Página:
15 Setembro 2022
“O santo sínodo dos bispos da Igreja Ortodoxa Sérvia se regozija com a decisão das mais altas autoridades do estado, que cancelaram a manifestação do Euro-Pride, agendada pelos organizadores em Belgrado em setembro (12 - 18). Parabeniza o presidente sérvio, Alexandrar Vucić e o governo por esta decisão responsável "(27 de agosto de 2022).
Mais uma vez o protesto das minorias LGBT preocupa as autoridades políticas e as Igrejas.
A reportagem é de Lorenzo Prezzi, publicada por Settimana News, 14-09-2022. A tradução é de Luisa Rabolini.
Num país de tradição eslava e com uma Igreja Ortodoxa intimamente ligada a Moscou, é fácil se reportar à improvável denúncia do Patriarca Kirill que a 6 de março justificou a intervenção armada da Rússia na Ucrânia com base no choque de civilizações (Oriente-Ocidente) cujo teste decisivo é a permissividade imoral ("há hoje um teste de lealdade ao governo - do poder mundial -, uma espécie de passagem para aquele mundo feliz, o mundo do consumo excessivo, o mundo da liberdade: é necessário organizar uma parada do Orgulho Gay").
É igualmente fácil apontar alguns excessos evidentes tanto do lado dos militantes quanto dos opositores. O bispo Nicanore de Banat disse no início de agosto que os participantes do Euro-Pride "profanam a cidade de Belgrado, a cidade sagrada da Sérvia". E acrescentou: "Amaldiçoarei todos aqueles que organizam e participam de tais iniciativas... Se eu tivesse uma arma eu a usaria, usaria essa força se eu a tivesse, mas não vou fazer".
Na multidão que desfilou após o comício organizado pelo patriarca de Belgrado, Porfírio (11 de setembro), as imagens religiosas se confundiram com as fotos de V. Putin e o serviço de ordem era garantido pelos "lobos da noite", um grupo de motociclistas reacionário e pró-russo.

Linhas exibidas:

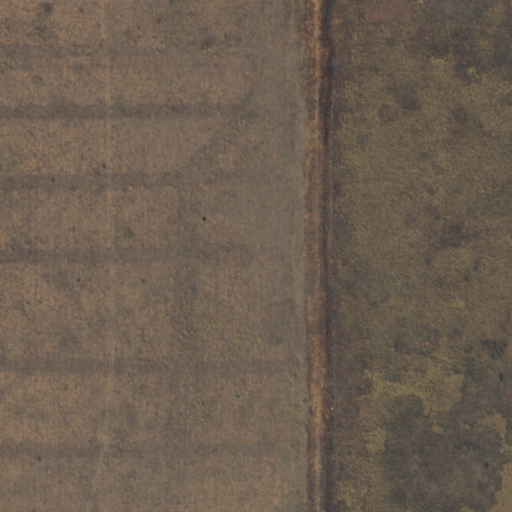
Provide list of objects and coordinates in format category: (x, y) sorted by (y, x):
road: (140, 124)
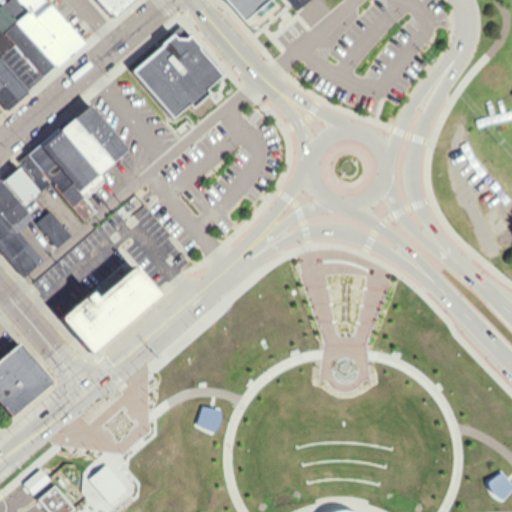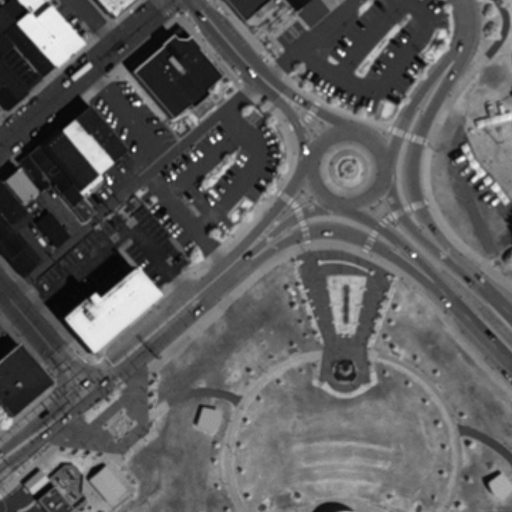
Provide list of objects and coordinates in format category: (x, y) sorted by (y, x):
building: (297, 2)
building: (250, 7)
building: (256, 8)
building: (99, 9)
building: (42, 27)
road: (80, 27)
road: (467, 35)
road: (231, 37)
road: (309, 37)
road: (367, 37)
building: (37, 43)
building: (22, 44)
parking lot: (376, 48)
building: (412, 58)
building: (16, 63)
road: (83, 71)
building: (179, 71)
road: (383, 80)
building: (10, 81)
road: (275, 82)
building: (4, 97)
road: (321, 105)
road: (410, 105)
road: (126, 112)
parking lot: (135, 116)
road: (301, 126)
building: (97, 132)
road: (0, 141)
road: (433, 143)
park: (482, 143)
building: (83, 144)
road: (203, 159)
building: (67, 161)
road: (415, 169)
road: (248, 171)
building: (32, 173)
parking lot: (217, 175)
building: (16, 183)
building: (58, 183)
building: (68, 184)
road: (131, 187)
road: (370, 194)
road: (279, 206)
building: (10, 211)
road: (391, 215)
road: (188, 218)
road: (286, 220)
road: (343, 226)
road: (418, 227)
building: (50, 228)
road: (394, 231)
road: (113, 236)
building: (16, 249)
parking lot: (114, 255)
road: (251, 278)
road: (488, 286)
road: (315, 297)
building: (105, 305)
building: (126, 306)
road: (367, 306)
road: (473, 314)
road: (165, 319)
parking lot: (5, 335)
road: (42, 337)
road: (345, 348)
fountain: (343, 367)
building: (422, 372)
building: (20, 375)
building: (24, 380)
traffic signals: (85, 387)
park: (292, 405)
road: (158, 406)
road: (42, 421)
road: (485, 432)
road: (341, 498)
building: (346, 509)
road: (493, 510)
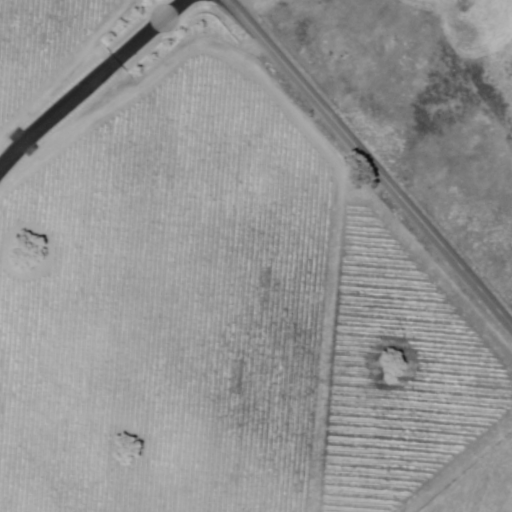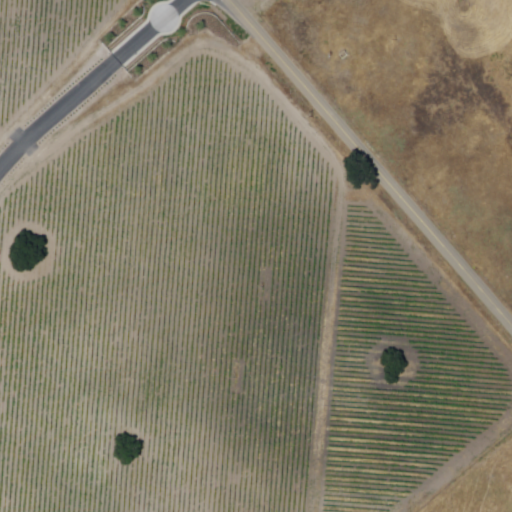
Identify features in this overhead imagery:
road: (91, 84)
road: (369, 166)
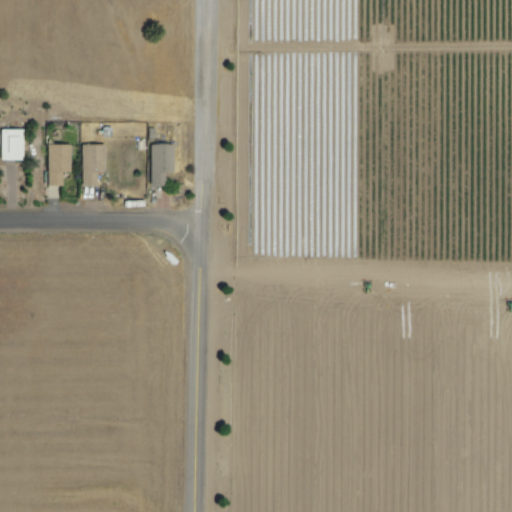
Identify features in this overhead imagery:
building: (164, 99)
road: (205, 110)
building: (9, 144)
building: (11, 145)
building: (89, 161)
building: (55, 162)
building: (157, 162)
building: (160, 163)
building: (57, 164)
building: (91, 164)
road: (102, 221)
road: (198, 366)
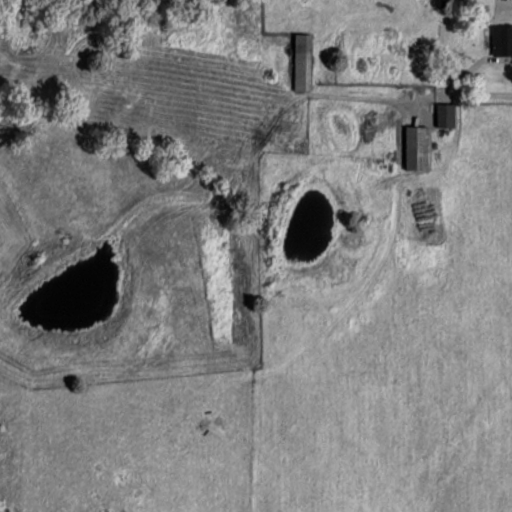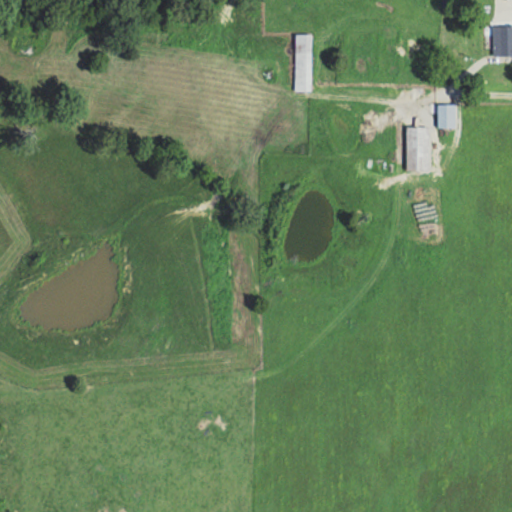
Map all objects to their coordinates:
building: (501, 39)
building: (302, 61)
building: (445, 114)
building: (416, 147)
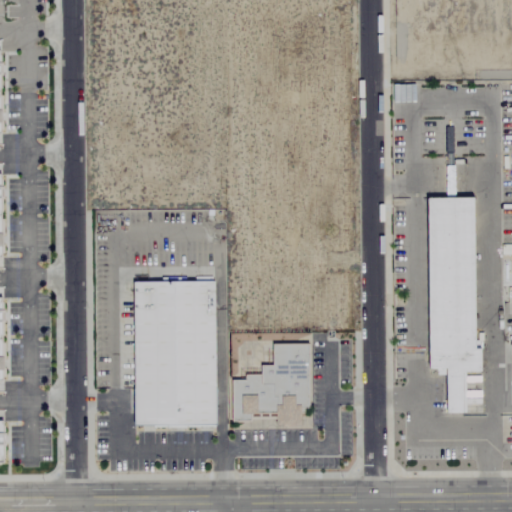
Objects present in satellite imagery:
road: (12, 31)
building: (2, 92)
road: (47, 152)
road: (12, 153)
road: (25, 215)
building: (3, 217)
road: (370, 248)
road: (70, 249)
road: (13, 279)
road: (48, 279)
building: (449, 292)
building: (442, 294)
road: (217, 334)
building: (3, 339)
building: (166, 353)
building: (171, 353)
road: (114, 358)
building: (269, 389)
building: (272, 389)
road: (17, 401)
road: (448, 430)
building: (0, 443)
building: (4, 443)
road: (315, 449)
road: (145, 450)
road: (256, 497)
road: (181, 505)
road: (229, 505)
road: (458, 505)
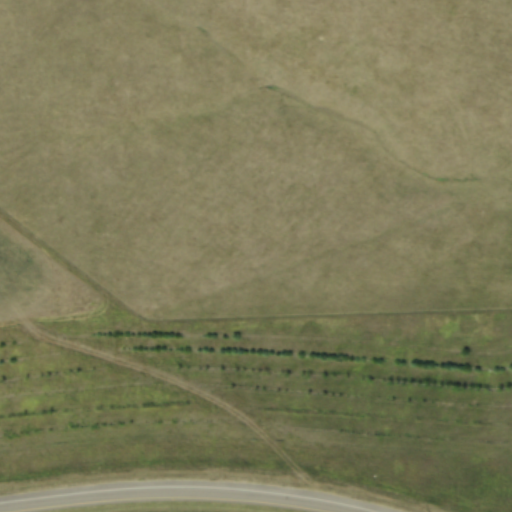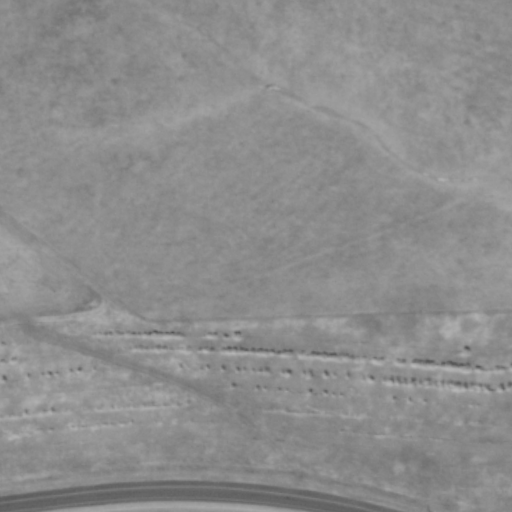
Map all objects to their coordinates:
road: (171, 492)
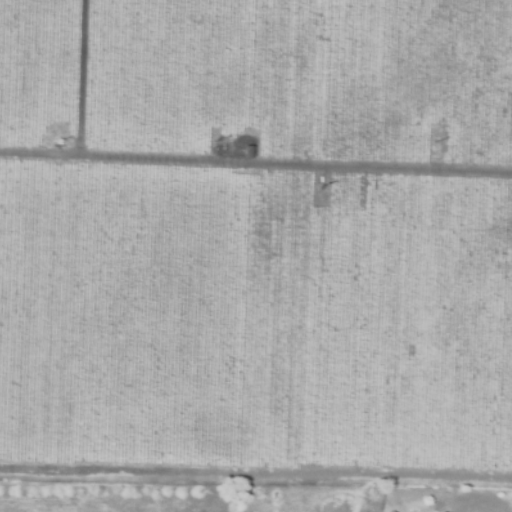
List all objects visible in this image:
building: (248, 151)
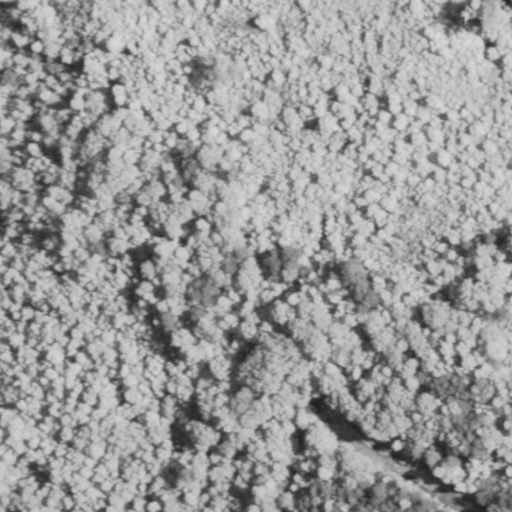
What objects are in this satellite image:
road: (323, 441)
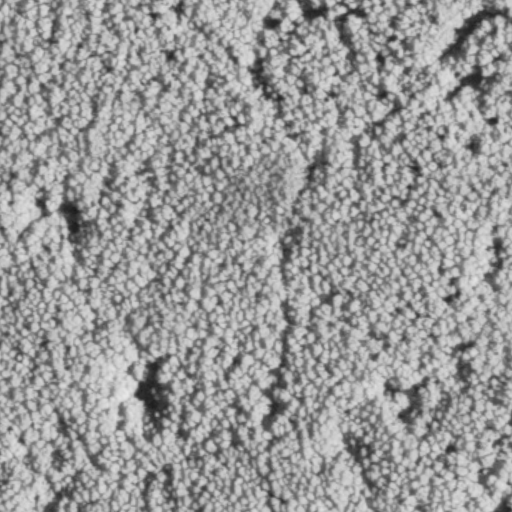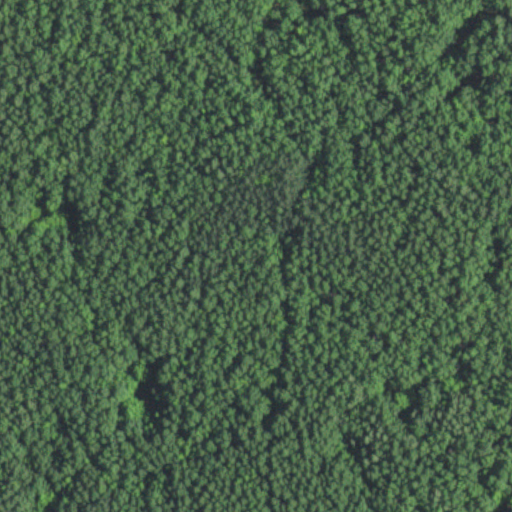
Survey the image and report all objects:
road: (297, 249)
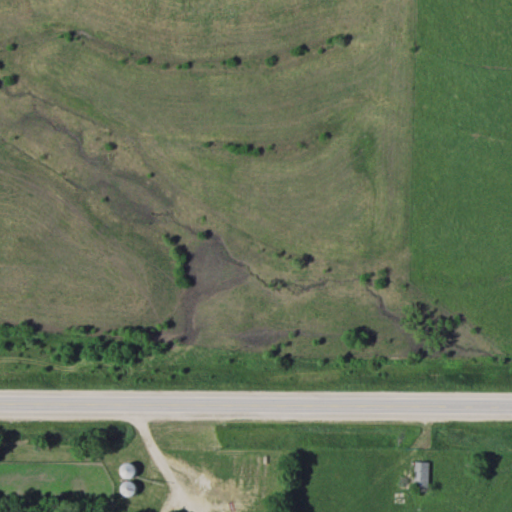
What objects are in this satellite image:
road: (256, 400)
road: (158, 456)
building: (123, 473)
building: (418, 475)
building: (242, 482)
building: (124, 489)
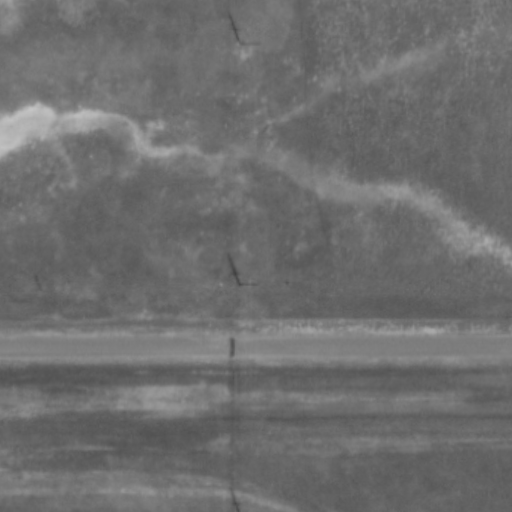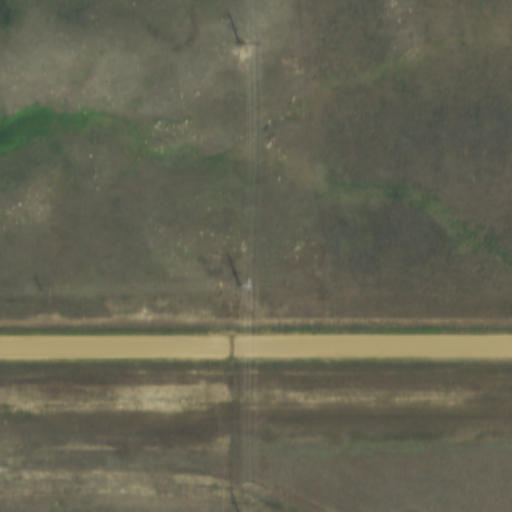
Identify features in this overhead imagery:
road: (256, 359)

Enunciados:
A. Como fica em inglês a frase "Mais uma vez o protesto das minorias LGBT preocupa as autoridades políticas e as Igrejas.", da reportagem sobre o Euro-Pride em Belgrado?
B. Transcreva o trecho da reportagem sobre o Euro-Pride em Belgrado começando em "15 Setembro 2022" e terminando em "de Luisa Rabolini.".
Essas linhas não são necessárias.

Lista de soluções:
A. Once again, the protest of LGBT minorities worries the political authorities and the Churches.

B.
15 Setembro 2022
“O santo sínodo dos bispos da Igreja Ortodoxa Sérvia se regozija com a decisão das mais altas autoridades do estado, que cancelaram a manifestação do Euro-Pride, agendada pelos organizadores em Belgrado em setembro (12 - 18). Parabeniza o presidente sérvio, Alexandrar Vucić e o governo por esta decisão responsável "(27 de agosto de 2022).
Mais uma vez o protesto das minorias LGBT preocupa as autoridades políticas e as Igrejas.
A reportagem é de Lorenzo Prezzi, publicada por Settimana News, 14-09-2022. A tradução é de Luisa Rabolini.